Strengthening knowledge, evidence use, and leadership in the Global South on forced displacement: Focus on the Middle East
Some 79.5 million people worldwide are forcibly displaced as a result of persecution, conflict, violence, human rights violations, economic hardships, climate change, and prolonged situations of political fragility. Eighty percent of the world’s forcibly displaced people are hosted in countries in the Global South while almost all of the research that influences policy and practice originates from researchers based in the Global North. Local knowledge is underused.
To address this challenge, this project establishes an inter-disciplinary research chair on forced displacement at the American University in Beirut (AUB), Lebanon, with a focus on the theme of the well-being of displaced children and adolescents. The research chair will focus on how national systems and societies in low- and middle-income countries can address forced-displacement challenges. It will take a multidisciplinary and multi-sectoral approach, not only in terms of health (both physical and psychological) but also in terms of access to educational opportunities and transition to adulthood; the political economy of non-skilled labour to which displaced children and adolescents contribute; and the challenges of fostering sustainable and inclusive economies that reduce gender inequities and mitigate the impacts of environmental stresses.
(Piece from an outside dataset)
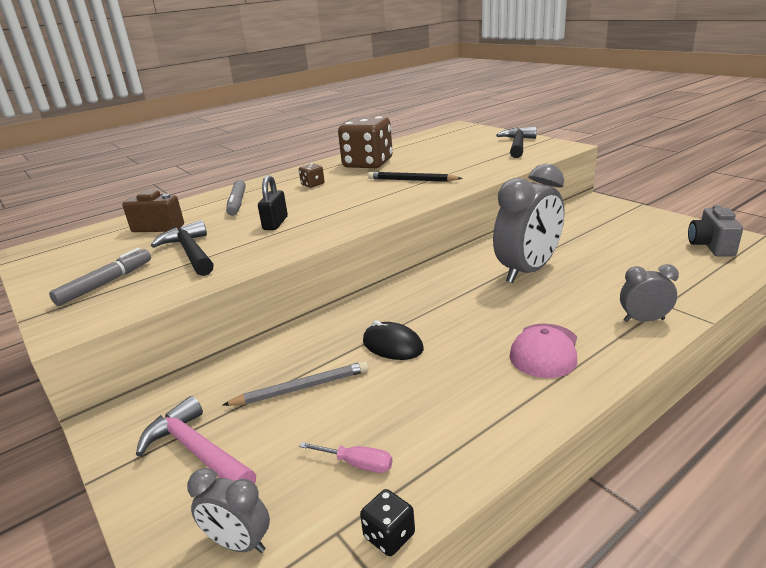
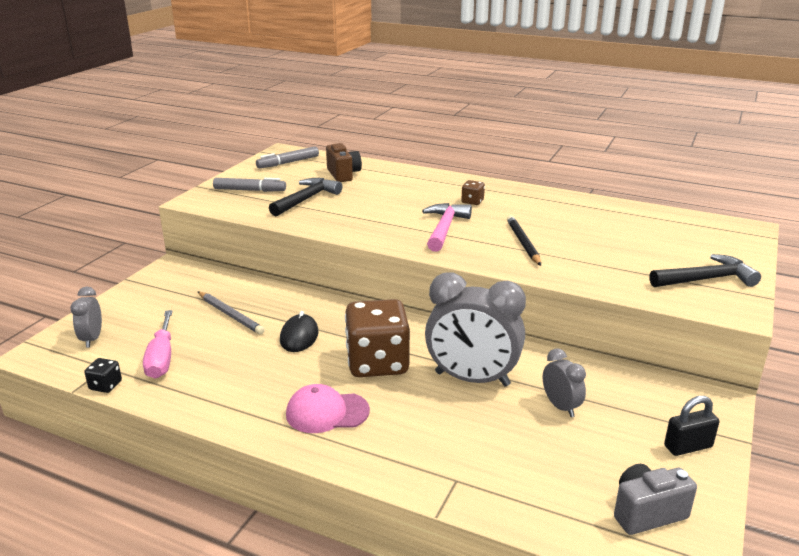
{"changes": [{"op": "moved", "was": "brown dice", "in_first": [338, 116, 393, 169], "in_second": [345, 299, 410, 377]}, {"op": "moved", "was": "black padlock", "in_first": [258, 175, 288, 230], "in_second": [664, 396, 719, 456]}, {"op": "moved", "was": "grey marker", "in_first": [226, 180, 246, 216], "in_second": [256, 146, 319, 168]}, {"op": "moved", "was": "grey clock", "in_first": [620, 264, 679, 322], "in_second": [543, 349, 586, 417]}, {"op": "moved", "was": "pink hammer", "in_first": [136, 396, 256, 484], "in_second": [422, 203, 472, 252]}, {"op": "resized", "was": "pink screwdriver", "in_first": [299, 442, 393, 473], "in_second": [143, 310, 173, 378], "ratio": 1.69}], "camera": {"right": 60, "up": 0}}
Concerted and context-informed knowledge production from the university aims to have a significant impact on regional and global debates on forced displacement. The chair and program will also lay the basis for the development of a cross-faculty and multidisciplinary degree program in forced displacement at AUB.
This project is part of a five-year IDRC initiative on forced displacement through support to research chairs in established universities in four regions (the Middle East, East Africa, Central and South America, and South and Southeast Asia). The aim is to empower universities to define research agendas and lead on practical, gender-transformative solutions which promote social, economic, political, and health rights of forcibly displaced persons and host communities in the Global South, while ensuring that Southern voices inform local, regional, and global policy discussions on forced displacement. There will be emphasis on promoting exchanges between the eight research chairs.